Aim of the task >> Pull out every line in the rows below that contains the word "ground" and copy each one unchanged.

------ Stored rows ------

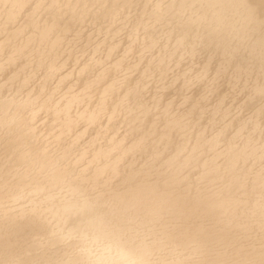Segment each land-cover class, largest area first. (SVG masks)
Returning a JSON list of instances; mask_svg holds the SVG:
<instances>
[{
    "label": "bare ground",
    "instance_id": "6f19581e",
    "mask_svg": "<svg viewBox=\"0 0 264 264\" xmlns=\"http://www.w3.org/2000/svg\"><path fill=\"white\" fill-rule=\"evenodd\" d=\"M203 2L6 0L0 201L32 193L71 227L107 223L137 264H264V0H235L246 32L185 23L180 6ZM46 231L0 224V255ZM37 251L77 264L80 248Z\"/></svg>",
    "mask_w": 264,
    "mask_h": 264
},
{
    "label": "clouds",
    "instance_id": "9594fccd",
    "mask_svg": "<svg viewBox=\"0 0 264 264\" xmlns=\"http://www.w3.org/2000/svg\"><path fill=\"white\" fill-rule=\"evenodd\" d=\"M16 6L23 8L22 4ZM6 7V0H0V10ZM180 7L181 16L191 12L197 18L192 20L189 16L185 23L197 24L198 28L201 21H207L210 26L213 19L220 18L227 21L232 31L246 32L252 20V10L246 4L237 3L235 0H205L198 6L182 4ZM152 14H159L157 22H160L164 16L162 5L156 4ZM258 43L264 47V40ZM253 94L264 97V85L255 88ZM257 115H264V106H261L253 116ZM5 133L8 137L15 135L12 121L6 122ZM185 179L188 178L185 177ZM25 220L42 224L47 231L42 234L34 233L30 238L31 242L16 252L0 255V264H41V261L43 264H63L60 260H48L41 256L37 249L43 248L45 244L48 247H60L66 250L79 246L77 264H137L117 251L110 250L107 223L103 226L83 223L77 227H71L67 217L53 212L47 198L37 199L32 193L16 195L11 191L7 192L4 199L0 201V224L12 225ZM11 238L12 233L9 231L7 239L11 240Z\"/></svg>",
    "mask_w": 264,
    "mask_h": 264
},
{
    "label": "snow or ice",
    "instance_id": "6c2138e0",
    "mask_svg": "<svg viewBox=\"0 0 264 264\" xmlns=\"http://www.w3.org/2000/svg\"><path fill=\"white\" fill-rule=\"evenodd\" d=\"M66 211H70V209H66Z\"/></svg>",
    "mask_w": 264,
    "mask_h": 264
}]
</instances>
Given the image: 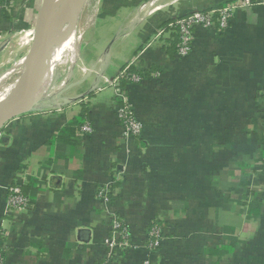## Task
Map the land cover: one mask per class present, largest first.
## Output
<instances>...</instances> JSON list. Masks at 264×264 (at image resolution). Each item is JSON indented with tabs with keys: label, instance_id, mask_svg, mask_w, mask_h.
<instances>
[{
	"label": "crops",
	"instance_id": "crops-1",
	"mask_svg": "<svg viewBox=\"0 0 264 264\" xmlns=\"http://www.w3.org/2000/svg\"><path fill=\"white\" fill-rule=\"evenodd\" d=\"M0 2L25 55L41 0ZM102 4L94 39L80 46L84 80L50 87L1 132L3 264H264V0ZM228 4L225 29L196 26L187 54L168 51L166 20ZM124 97L137 136L118 118ZM76 117L91 131L71 132ZM15 181L29 200L19 212L7 206ZM114 220L128 248L111 250ZM151 224L161 230L152 247Z\"/></svg>",
	"mask_w": 264,
	"mask_h": 264
},
{
	"label": "water",
	"instance_id": "water-1",
	"mask_svg": "<svg viewBox=\"0 0 264 264\" xmlns=\"http://www.w3.org/2000/svg\"><path fill=\"white\" fill-rule=\"evenodd\" d=\"M87 1L41 0L31 43L20 62L22 71L11 92L0 99V134L11 120L32 112L44 99L51 77L50 56L75 30Z\"/></svg>",
	"mask_w": 264,
	"mask_h": 264
},
{
	"label": "built area",
	"instance_id": "built-area-1",
	"mask_svg": "<svg viewBox=\"0 0 264 264\" xmlns=\"http://www.w3.org/2000/svg\"><path fill=\"white\" fill-rule=\"evenodd\" d=\"M234 7L235 4H228L216 9L217 16L215 19L212 18V14L215 13V10L207 12L194 10L185 14L184 16L174 18V21L169 23L168 28L171 33H174L177 36L176 53L178 55L183 56L190 51L193 39V30L196 26H215L218 30L225 29L230 22L232 16V9ZM3 10H7V6L0 2V13ZM157 34L161 35L162 31L158 30ZM123 76L125 77V75ZM128 78L132 79L133 81H138L141 79L138 74H128ZM262 95L264 97V91ZM117 115L123 125L125 135L137 136L138 134H140L141 125L130 111L127 99L125 97L123 99V103L118 108ZM78 131L80 135H83L84 133L91 131V126L87 123L83 124ZM8 191L9 196L7 206L10 211L19 212L28 207V197L22 192V188L20 187L19 183L9 186ZM157 226L158 224H155L147 232V237H149L151 247L153 246L152 244L158 243L161 236V230H159V227ZM109 246L111 247V250H113L115 247H129L128 232L124 227L121 226V223L116 220H114L112 223V231L111 237L109 239ZM148 263V260H145V264ZM0 264H3L1 245ZM100 264H107V262L103 261Z\"/></svg>",
	"mask_w": 264,
	"mask_h": 264
},
{
	"label": "rangeland",
	"instance_id": "rangeland-1",
	"mask_svg": "<svg viewBox=\"0 0 264 264\" xmlns=\"http://www.w3.org/2000/svg\"><path fill=\"white\" fill-rule=\"evenodd\" d=\"M102 2L103 0H88L85 4L83 12L81 13L75 27L78 34H80L76 50L77 58L75 60H70L69 57H64L59 62L54 63L51 70L49 88L56 89V87H59L60 91L69 90V88L71 89L74 87V83H80L84 80L82 79L80 72L82 69V62H84L86 57H83L80 46L86 45V43L94 39V31L92 30L94 23L98 20L99 12L103 5ZM105 21L108 20L105 19L103 21L104 23H107ZM15 23H17V21H12V25L8 28L7 34L4 39L0 41V99L5 97L3 96L4 90L15 81L22 71V65H20V62L27 49V46L24 44L25 39L23 31L18 32V29H12L14 28L13 25ZM27 38L29 39V36ZM71 94L67 95V98L74 95ZM55 97L56 96L54 95L51 97V101H54L55 104H64L68 101L66 98ZM0 135H2V133Z\"/></svg>",
	"mask_w": 264,
	"mask_h": 264
},
{
	"label": "trees",
	"instance_id": "trees-1",
	"mask_svg": "<svg viewBox=\"0 0 264 264\" xmlns=\"http://www.w3.org/2000/svg\"><path fill=\"white\" fill-rule=\"evenodd\" d=\"M222 6H220V7H216L215 8V13H213L212 14V18L213 19H215L216 18V16H217V10L216 9H218V8H221ZM203 12H207V11H203ZM13 16V14H11V12L9 11V10H3L1 13H0V25H1V27H3L6 23H10L11 21H12V17ZM174 21V19H169V20H166L161 26L162 27H165V28H168V25H169V23H171V22H173ZM174 36H176V34H173V37ZM170 40V46L168 47V51L169 50H171V51H175V53H176V51H177V46H176V42H177V36L173 39V38H171V39H169ZM133 71H135V70H133ZM138 71H136V73H137ZM83 120H82V118H78V117H76V118H74L70 123H69V130L71 131V132H73V130H74V128L76 127V128H78V130H79V128L84 124L83 122H82ZM76 130V129H75ZM2 140H3V138H0V143H2ZM262 147H263V149H262V156H260L259 158H256L257 160H261V161H264V141L262 142ZM264 163V162H263ZM17 183H19L20 184V187L22 188V182L20 183V181H15V182H13L10 186H12V185H14V184H17ZM22 192H23V189H22ZM24 193V192H23ZM24 195H25V193H24ZM151 227H152V224H151ZM151 227H149L148 229H147V232L149 231V229L151 228ZM147 234V233H146ZM1 241H2V239H1V233H0V243H1ZM103 261H100L99 263H97V264H100V263H102ZM108 264V263H107Z\"/></svg>",
	"mask_w": 264,
	"mask_h": 264
},
{
	"label": "bare ground",
	"instance_id": "bare-ground-1",
	"mask_svg": "<svg viewBox=\"0 0 264 264\" xmlns=\"http://www.w3.org/2000/svg\"><path fill=\"white\" fill-rule=\"evenodd\" d=\"M156 5V4H155ZM80 34H78L77 29H75L71 35L66 37L64 41L59 45L54 52L50 56V67L51 70L54 66V63L59 62L62 60L64 57H69L70 60H75L77 58V43L79 40ZM18 78V77H17ZM8 86L7 89L4 90L3 96H7L13 88V86L16 83V80ZM59 88V87H58ZM57 89V87H56Z\"/></svg>",
	"mask_w": 264,
	"mask_h": 264
}]
</instances>
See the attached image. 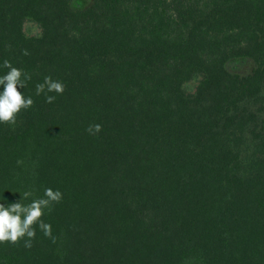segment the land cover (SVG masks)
Returning a JSON list of instances; mask_svg holds the SVG:
<instances>
[{
    "label": "trees",
    "instance_id": "obj_1",
    "mask_svg": "<svg viewBox=\"0 0 264 264\" xmlns=\"http://www.w3.org/2000/svg\"><path fill=\"white\" fill-rule=\"evenodd\" d=\"M72 2L0 0L34 100L0 123V203L63 194L0 264H264V0Z\"/></svg>",
    "mask_w": 264,
    "mask_h": 264
},
{
    "label": "clouds",
    "instance_id": "obj_2",
    "mask_svg": "<svg viewBox=\"0 0 264 264\" xmlns=\"http://www.w3.org/2000/svg\"><path fill=\"white\" fill-rule=\"evenodd\" d=\"M23 54L29 53L25 50ZM3 67L8 71L0 76V86H3V91L0 92V123L15 125L20 112L34 106V100L30 96L25 97L19 90L26 87L31 77L23 70L14 67L7 59L3 61ZM45 90L48 93L62 95L65 85L47 76L43 83L35 86V93L38 96L45 93ZM45 98L47 103H53L56 99L54 95H46ZM101 130L102 126L99 124H90L86 129L91 135H96ZM32 196V191H25L18 202L8 206L0 203V244H19L24 240V247L30 248L36 236L37 226L46 237H51V225L45 223L43 217L46 209L50 212L54 203L62 201L63 194L59 190L46 188L43 197L32 199L28 204L22 202Z\"/></svg>",
    "mask_w": 264,
    "mask_h": 264
},
{
    "label": "rangeland",
    "instance_id": "obj_3",
    "mask_svg": "<svg viewBox=\"0 0 264 264\" xmlns=\"http://www.w3.org/2000/svg\"><path fill=\"white\" fill-rule=\"evenodd\" d=\"M92 0H73L72 4L74 7L83 8L91 4ZM24 28L28 34H37L40 29L39 27L28 21L25 23ZM229 68L236 72L247 73L250 72L253 68V61L249 58H239L229 63ZM195 83L191 82L190 86L194 88Z\"/></svg>",
    "mask_w": 264,
    "mask_h": 264
}]
</instances>
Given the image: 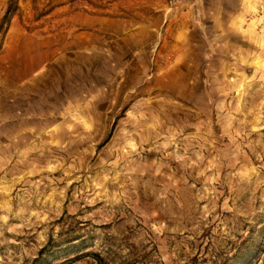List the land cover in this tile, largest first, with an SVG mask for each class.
<instances>
[{
	"label": "rangeland",
	"instance_id": "1",
	"mask_svg": "<svg viewBox=\"0 0 264 264\" xmlns=\"http://www.w3.org/2000/svg\"><path fill=\"white\" fill-rule=\"evenodd\" d=\"M0 264H264V0H0Z\"/></svg>",
	"mask_w": 264,
	"mask_h": 264
}]
</instances>
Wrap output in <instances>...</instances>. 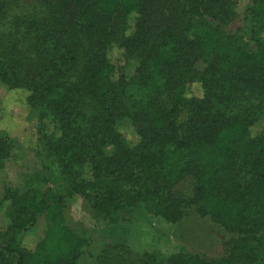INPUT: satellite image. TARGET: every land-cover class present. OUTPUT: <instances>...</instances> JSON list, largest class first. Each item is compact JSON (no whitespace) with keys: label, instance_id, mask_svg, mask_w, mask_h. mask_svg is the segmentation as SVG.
Here are the masks:
<instances>
[{"label":"trees","instance_id":"obj_1","mask_svg":"<svg viewBox=\"0 0 264 264\" xmlns=\"http://www.w3.org/2000/svg\"><path fill=\"white\" fill-rule=\"evenodd\" d=\"M31 1L40 12L13 16L0 34V89L33 114L32 150L64 184L4 192L0 264H75L86 242L64 225L70 195L101 216L142 205L171 223L190 212V196L229 235L222 254L161 264H253L264 243V0H251L244 42L226 31L236 0ZM201 15L212 25L195 33ZM116 52L138 59L131 98ZM19 143L0 133V157ZM186 177L188 196L174 191ZM39 218L49 229L35 235Z\"/></svg>","mask_w":264,"mask_h":264},{"label":"rangeland","instance_id":"obj_2","mask_svg":"<svg viewBox=\"0 0 264 264\" xmlns=\"http://www.w3.org/2000/svg\"><path fill=\"white\" fill-rule=\"evenodd\" d=\"M1 3H6V18L0 22V34L7 32L5 27L13 16L29 17L40 12V7L31 0H0ZM254 8L251 0H236L230 8L232 20L226 31L241 42L251 37ZM191 25L193 31L198 33L212 25V20L206 15L194 16ZM112 57L115 74L123 78L127 84V98H131L138 59L120 52ZM194 88L187 90L190 95L197 93ZM91 110L88 105L84 107L86 115ZM31 118L33 114L27 113L20 96L10 95L0 89V133L20 142L9 155L0 157V201L7 189H15L18 193H60L63 188L60 169L32 150L31 131L34 126ZM261 126L262 123L255 125L251 131L259 130ZM118 130L130 142L128 128ZM80 175V171L76 170L71 173V178L77 179ZM191 187V181L186 177L175 185L174 191L188 196ZM188 198L190 212L171 223L142 205L101 216L93 211L86 199L77 195L65 196L62 209L64 225L86 242L75 264H146L148 260L152 264H161L179 252L208 259L219 258L222 254L221 245L229 235L209 215L199 214L195 202L191 201L190 196ZM4 209L5 203L2 202L0 230L7 223ZM48 229V221L39 218L34 234L40 235ZM253 264H264V243Z\"/></svg>","mask_w":264,"mask_h":264}]
</instances>
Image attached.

------

Full solution >>
    "label": "bare ground",
	"label": "bare ground",
	"instance_id": "bare-ground-1",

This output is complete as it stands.